Pablo looked incredulous. “After what you’ve given up in order to come live with me, don’t tell me you’re going to throw everything over just for that! If you finally came, after all your doubts and hesitations, I suppose it was because you decided you loved me. It ought to have been clear to you long before now that I love you, too. We may have a few difficulties in making the adjustment, but now that we’ve come together it’s up to us to build something together. Let’s not toss away our chance so lightly.”
This was such an unexpected reversal of the way Pablo had been talking ever since we reached Ménerbes that I must have begun to look less sure of myself. Pablo grabbed me by the arm and pushed me into the car. Marcel started the motor and turned back toward Ménerbes. With one hand Pablo kept tight hold on my right arm. With his other arm around my shoulders he drew me close to him. After a moment he turned toward me, relaxed his grip, and kissed me. He didn’t speak right away, but when he began he spoke more softly.
“You mustn’t listen to your head for things like that,” he said. “You’ll talk yourself out of the deepest things in life. What you need is a child. That will bring you back to nature and put you in tune with the rest of the world.”

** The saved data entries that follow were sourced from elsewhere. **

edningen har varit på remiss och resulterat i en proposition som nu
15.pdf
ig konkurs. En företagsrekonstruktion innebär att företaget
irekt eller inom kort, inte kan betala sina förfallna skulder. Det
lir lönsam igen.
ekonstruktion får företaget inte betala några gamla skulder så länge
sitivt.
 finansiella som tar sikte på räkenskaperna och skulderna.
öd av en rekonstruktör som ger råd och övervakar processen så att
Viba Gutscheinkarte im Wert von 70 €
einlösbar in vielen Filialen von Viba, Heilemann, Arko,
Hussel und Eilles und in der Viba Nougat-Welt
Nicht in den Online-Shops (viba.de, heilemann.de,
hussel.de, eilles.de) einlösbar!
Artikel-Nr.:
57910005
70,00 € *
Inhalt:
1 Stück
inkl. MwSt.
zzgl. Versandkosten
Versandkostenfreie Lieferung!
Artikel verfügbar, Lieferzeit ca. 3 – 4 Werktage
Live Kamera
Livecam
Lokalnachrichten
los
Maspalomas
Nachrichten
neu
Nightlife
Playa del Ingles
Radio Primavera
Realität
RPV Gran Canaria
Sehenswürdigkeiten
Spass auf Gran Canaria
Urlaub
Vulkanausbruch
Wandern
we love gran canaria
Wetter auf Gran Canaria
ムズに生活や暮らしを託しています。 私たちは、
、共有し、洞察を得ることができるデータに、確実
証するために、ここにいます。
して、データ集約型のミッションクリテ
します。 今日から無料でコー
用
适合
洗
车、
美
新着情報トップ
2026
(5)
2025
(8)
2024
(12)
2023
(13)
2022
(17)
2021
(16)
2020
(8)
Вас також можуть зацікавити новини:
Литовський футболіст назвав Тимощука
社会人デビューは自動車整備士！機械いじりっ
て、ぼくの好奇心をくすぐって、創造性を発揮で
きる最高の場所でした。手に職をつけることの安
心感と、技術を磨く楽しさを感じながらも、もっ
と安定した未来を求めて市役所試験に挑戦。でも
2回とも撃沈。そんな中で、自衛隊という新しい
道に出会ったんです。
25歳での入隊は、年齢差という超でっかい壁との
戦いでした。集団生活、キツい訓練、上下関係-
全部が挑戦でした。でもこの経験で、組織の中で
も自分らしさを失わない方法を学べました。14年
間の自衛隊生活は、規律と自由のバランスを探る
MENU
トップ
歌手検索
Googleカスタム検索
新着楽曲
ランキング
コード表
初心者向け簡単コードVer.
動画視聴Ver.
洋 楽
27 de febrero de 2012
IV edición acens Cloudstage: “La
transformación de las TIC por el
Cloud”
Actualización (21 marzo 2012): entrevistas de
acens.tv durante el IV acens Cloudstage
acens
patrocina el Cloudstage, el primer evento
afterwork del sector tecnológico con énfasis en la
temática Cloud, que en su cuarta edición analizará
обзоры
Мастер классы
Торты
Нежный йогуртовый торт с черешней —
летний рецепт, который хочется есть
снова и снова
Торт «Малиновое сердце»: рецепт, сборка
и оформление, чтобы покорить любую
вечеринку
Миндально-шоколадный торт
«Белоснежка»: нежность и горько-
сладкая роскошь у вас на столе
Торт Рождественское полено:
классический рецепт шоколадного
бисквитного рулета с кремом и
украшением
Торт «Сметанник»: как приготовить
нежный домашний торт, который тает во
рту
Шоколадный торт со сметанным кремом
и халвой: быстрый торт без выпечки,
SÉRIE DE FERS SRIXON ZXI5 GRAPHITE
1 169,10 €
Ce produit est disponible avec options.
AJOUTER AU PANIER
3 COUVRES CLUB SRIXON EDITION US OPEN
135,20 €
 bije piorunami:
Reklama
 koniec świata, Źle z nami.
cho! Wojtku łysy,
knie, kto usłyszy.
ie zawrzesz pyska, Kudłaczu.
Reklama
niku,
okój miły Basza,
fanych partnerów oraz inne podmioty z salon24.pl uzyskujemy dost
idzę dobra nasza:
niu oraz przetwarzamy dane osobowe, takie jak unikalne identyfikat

I told him nothing was more simple than to have a child at my age; it was only a matter of choice. But I didn’t feel that having one would add anything that was especially relevant to the experience I was right now coming to grips with. Children were useful in a negative rather
than a positive sense, I said, in that when one becomes mature and there are none, the lack makes itself felt, because by that time one must get out of oneself, and being occupied with the problems of others helps to ease one’s own anguish. But children, I told him, were only one solution among several. After all, there were other forms of creation. The fact that I had undertaken to become a painter and, on top of that, to live with him and help bear the burden of his solitude showed that I was trying to make something creative out of my life, and to get out of myself. Each one of those steps had forced itself on me, and I felt I had no choice; but the idea of having a child was something that up to now had never crossed my mind, and it seemed to me entirely irrelevant. It was just as though he had told me that I ought to learn how to sole shoes. I would have said yes, I was sure it was a very practical thing to know but not at all urgent just at the moment. And that was the way I felt about having a child, I tried to explain.
Pablo sighed. “Words, words, words,” he said. “You are developed only on the intellectual level. Everywhere else you’re retarded. You won’t know what it means to be a woman until you have a child.”
I didn’t feel altogether sanguine about that, considering the effects to date of my radical attempts to stand on my own feet like a grown woman, and I told him so. He brushed me aside. “I’ve seen it work before and I assure you that you’ll be completely transformed. Please don’t deny it until you’ve at least tried.”
I couldn’t feel, all at once, the same kind of buoyant enthusiasm that Pablo was displaying but before he dropped the subject, I had decided to take his advice, and to stop listening to my head. Since Pablo, I was convinced, had been talking with his heart, I could at least listen with mine. I put Marie-Thérèse and all the other negative elements out of my mind and I took the rest of Pablo’s advice: I tried.